Source material:
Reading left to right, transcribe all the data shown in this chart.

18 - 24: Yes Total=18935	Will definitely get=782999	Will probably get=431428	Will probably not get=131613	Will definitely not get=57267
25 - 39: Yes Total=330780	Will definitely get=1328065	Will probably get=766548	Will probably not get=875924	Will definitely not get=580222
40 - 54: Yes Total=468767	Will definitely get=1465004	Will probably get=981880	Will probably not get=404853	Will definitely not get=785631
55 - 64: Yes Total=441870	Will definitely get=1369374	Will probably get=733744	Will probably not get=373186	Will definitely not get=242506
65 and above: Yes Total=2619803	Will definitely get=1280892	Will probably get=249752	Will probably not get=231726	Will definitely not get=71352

==

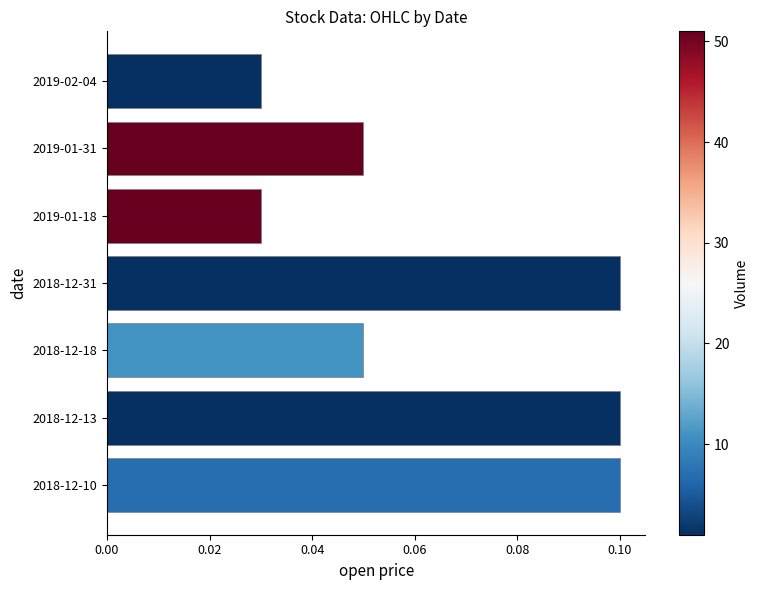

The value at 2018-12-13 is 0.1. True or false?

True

Work task:
Please count the lines of the records above that contain the word "definitely", and give only that number.

Result:
5